Kim Davis, the former Kentucky county clerk who became a lightning rod for religious freedom debates, is back with a bold bid to upend a decade-old Supreme Court ruling.
The Hill reported that Davis is asking the nation’s highest court to reconsider the 2015 Obergefell v. Hodges decision that legalized same-sex marriage across the country, while also challenging a recent federal appeals court ruling against her.
Let’s rewind to 2015, when Davis made headlines by refusing to issue marriage licenses to same-sex couples, citing her deeply held beliefs as a born-again Christian.
Her stand landed her in jail briefly that year, after she denied a license to David Ermold and David Moore, claiming it clashed with “God’s definition of marriage.”
Fast forward to a federal jury in 2023, which awarded the couple $100,000 in damages, followed by a judge ordering Davis to pay an additional $260,000 in legal fees the next year.
The 6th U.S. Circuit Court of Appeals upheld those rulings in March 2025, stating Davis couldn’t hide behind First Amendment protections since her actions represented state conduct.
Undeterred, Davis’s legal team at Liberty Counsel filed a hefty 90-page petition to the Supreme Court, not just to overturn the appeals court decision but to dismantle Obergefell itself.
Mat Staver, Liberty Counsel’s founder, declared, “Kim Davis’ case underscores why Obergefell threatens religious liberty for those who view marriage as a sacred, one-man-one-woman union.
Well, that’s a fiery take, but it sidesteps the reality that national support for marriage equality remains at historic highs, even if Republican backing has dipped to 41% per a recent Gallup poll.
Liberty Counsel argues Obergefell rests on shaky legal ground, akin to the overturned Roe v. Wade, and should be revisited for overreaching on substantive due process.
Interestingly, the Supreme Court declined to hear Davis’s case back in 2020, though Justices Clarence Thomas and Samuel Alito voiced lingering objections to the same-sex marriage precedent.
Justice Thomas, joined by Alito, warned that “due to Obergefell, those with sincerely held religious beliefs” face growing societal exclusion.
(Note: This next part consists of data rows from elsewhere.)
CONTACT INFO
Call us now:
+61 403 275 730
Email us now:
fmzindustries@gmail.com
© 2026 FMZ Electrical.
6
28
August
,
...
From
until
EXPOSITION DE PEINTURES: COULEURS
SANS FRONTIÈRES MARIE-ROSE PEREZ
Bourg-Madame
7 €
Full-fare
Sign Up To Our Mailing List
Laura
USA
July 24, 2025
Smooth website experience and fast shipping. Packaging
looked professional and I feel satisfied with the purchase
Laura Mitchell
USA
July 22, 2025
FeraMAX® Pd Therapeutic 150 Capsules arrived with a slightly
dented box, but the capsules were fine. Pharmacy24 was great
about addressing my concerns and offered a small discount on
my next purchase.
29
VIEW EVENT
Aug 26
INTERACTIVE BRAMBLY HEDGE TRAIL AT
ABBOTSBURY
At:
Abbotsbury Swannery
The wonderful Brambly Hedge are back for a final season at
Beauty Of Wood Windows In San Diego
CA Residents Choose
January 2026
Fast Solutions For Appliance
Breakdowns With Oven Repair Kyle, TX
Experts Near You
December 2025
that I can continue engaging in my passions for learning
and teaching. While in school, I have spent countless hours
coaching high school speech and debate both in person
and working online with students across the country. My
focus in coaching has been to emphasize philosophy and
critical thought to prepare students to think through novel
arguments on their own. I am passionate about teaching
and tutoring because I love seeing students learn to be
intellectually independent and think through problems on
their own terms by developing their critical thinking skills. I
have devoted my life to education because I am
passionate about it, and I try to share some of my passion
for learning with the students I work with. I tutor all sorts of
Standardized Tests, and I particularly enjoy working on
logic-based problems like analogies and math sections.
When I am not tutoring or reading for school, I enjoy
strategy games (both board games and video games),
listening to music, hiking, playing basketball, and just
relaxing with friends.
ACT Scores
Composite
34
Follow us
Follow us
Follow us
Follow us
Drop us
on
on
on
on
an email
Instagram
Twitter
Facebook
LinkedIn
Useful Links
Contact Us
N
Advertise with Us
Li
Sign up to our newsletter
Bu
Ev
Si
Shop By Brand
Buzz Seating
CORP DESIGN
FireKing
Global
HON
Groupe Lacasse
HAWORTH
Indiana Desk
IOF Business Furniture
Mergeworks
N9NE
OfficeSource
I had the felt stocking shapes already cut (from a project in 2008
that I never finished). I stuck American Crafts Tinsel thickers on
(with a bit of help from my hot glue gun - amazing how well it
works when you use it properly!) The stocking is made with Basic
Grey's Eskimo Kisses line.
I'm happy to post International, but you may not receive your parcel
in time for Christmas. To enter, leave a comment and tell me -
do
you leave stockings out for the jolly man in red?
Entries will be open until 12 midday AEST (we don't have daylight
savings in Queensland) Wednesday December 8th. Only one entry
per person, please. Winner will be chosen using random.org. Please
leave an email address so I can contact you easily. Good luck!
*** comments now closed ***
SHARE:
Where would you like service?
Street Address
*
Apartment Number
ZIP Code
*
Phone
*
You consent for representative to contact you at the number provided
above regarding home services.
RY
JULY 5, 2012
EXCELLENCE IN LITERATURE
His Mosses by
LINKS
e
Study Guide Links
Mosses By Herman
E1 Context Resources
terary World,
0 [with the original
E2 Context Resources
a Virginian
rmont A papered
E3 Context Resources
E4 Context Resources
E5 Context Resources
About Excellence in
That’s a sobering point, yet one wonders if it fully grapples with the 56% of Republicans who, per a recent survey, actually support marriage equality.
On the flip side, Bill Powell, counsel for Ermold and Moore, confidently stated, “Not a single judge” showed interest in revisiting Davis’s claims. That’s a sharp jab, though it might underestimate the cultural fault lines still simmering beneath this debate.
Davis’s latest appeal doesn’t stand alone—it’s buoyed by calls from some Republican lawmakers and a recent Southern Baptist resolution to reverse Obergefell and ban same-sex marriage.
Yet, with public opinion leaning heavily toward acceptance, this push feels like swimming against a strong current, even if it resonates with a significant conservative base.
At its core, Davis’s decade-long battle raises a thorny question: where does religious liberty end and constitutional rights begin?
Her case may not topple Obergefell, but it’s a stark reminder that the culture wars are far from over, and the Supreme Court remains the ultimate battleground for these deeply personal convictions.